My family experienced a version of this before, when we lived in Italy. It wasn’t like the current “Year of the Groundhog”—where our external stimulation hasn’t changed much day-to-day—but actually quite the opposite. Our lives had been humming along here in Portland when we made a choice to uproot ourselves and live in Genoa for a year. There, every day was an unfamiliar whirlwind around us filled with struggles, delights, and a fireworks show for our senses. We were fish out of water, and when we returned home we realized we had become different animals.

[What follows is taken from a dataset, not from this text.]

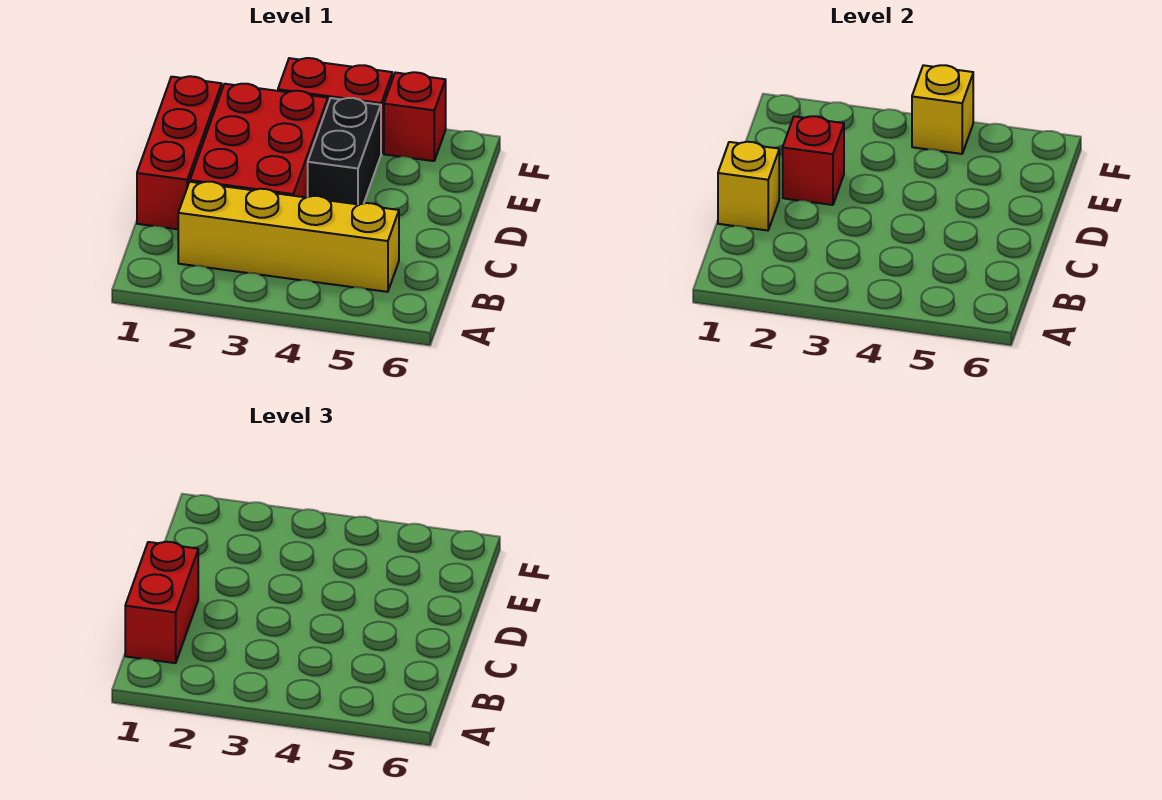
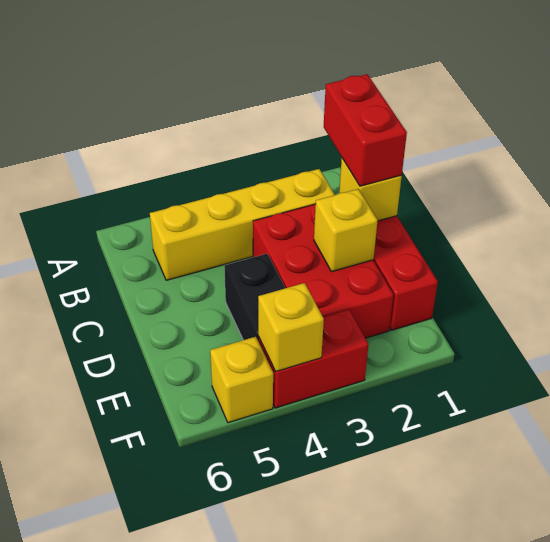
red 1x1 brick [783,116,844,205] -> yellow 1x1 brick [314,189,378,272]
red 1x1 brick [384,72,446,161] -> yellow 1x1 brick [210,337,273,423]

It turns out that when you change all external stimuli for an extended period—language, vistas, people, food, sounds, and almost everything else—you can’t help but internally transform. After this past year of the opposite, monotonous ordeal, I fully expect it will also spur the reverse: an external transformation. Our lack of novel personal experiences (seeing, hearing, dressing, and interacting with minimal variation day in and day out) has forced most of us to live more of an interior life. Yet when we emerge from this collective cocoon, I think there will be a transformation in the world around us. At the very least, we will look at the world in a whole new way.

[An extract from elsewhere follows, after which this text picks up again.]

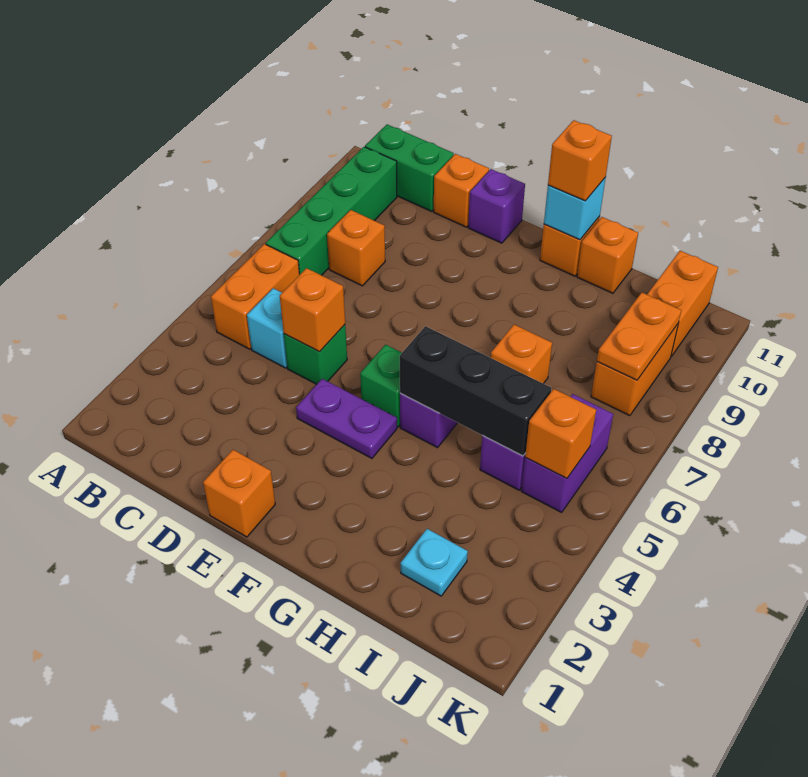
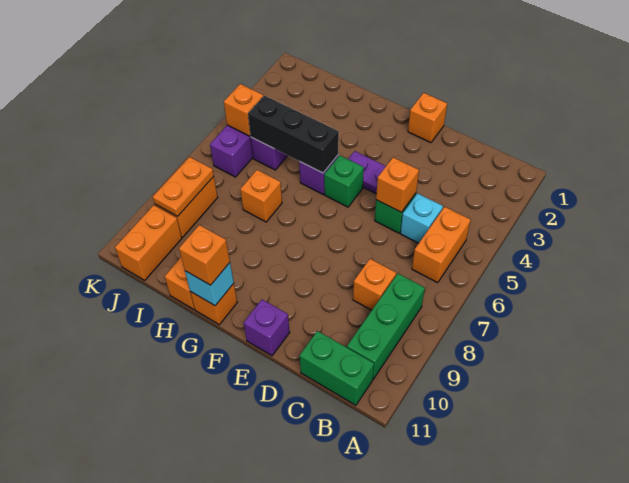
green 1x4 brick [266,147,397,275] -> green 1x3 brick [347,273,425,379]
orange 1x1 brick [434,154,489,227] -> none
cyan 1x1 plate [401,529,468,596] -> none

Our post-pandemic emergence might feel jarring at first—some of it exhilarating and some of it sobering. But these initial impressions will start the wheels of change turning, just like when we landed back in the US at the end of our year in Italy. While we knew our time abroad would be eye-opening, the new perspective upon returning was just as remarkable. The immediate visible differences we took in upon “re-entry” were stark, such as the sheer size of things: the streets, the buildings, the food portions, the cars, even the people. Everything was bigger here. Yet it was over the many months following that we noticed how we had changed. This revealed itself in the choices we would make, and I don’t just mean preferring espresso instead of drip! A year immersed in a different country showed us a different way of being. What mattered to us before didn’t quite resonate for us like it used to, and we couldn’t just take up where we’d left off prior to our year overseas. We started making better, more thoughtful choices in our lives.
This same kind of foundation for change is already happening in my pandemic-oriented world. I don’t think any of us will return to so-called “normal life,” because we all know we are in the midst of a transformational shift. It’s evidenced not only by this modern-day plague, but in the chaos that has been swirling around us in recent years. When I’ve ventured out in my little American West Coast urban corner of the world, here are a few examples that I’ve noticed:
1) After a summer of wildfires and a choking economy here in Oregon, tents-as-living-quarters have popped up at the sides of open roads, on sidewalks, in clusters or as isolated “shelters.” Houselessness is not new, but I’ve never seen it to this degree. It’s a stark and depressing reminder of rampant poverty in a wealthy nation—and of our dysfunctional socioeconomic system.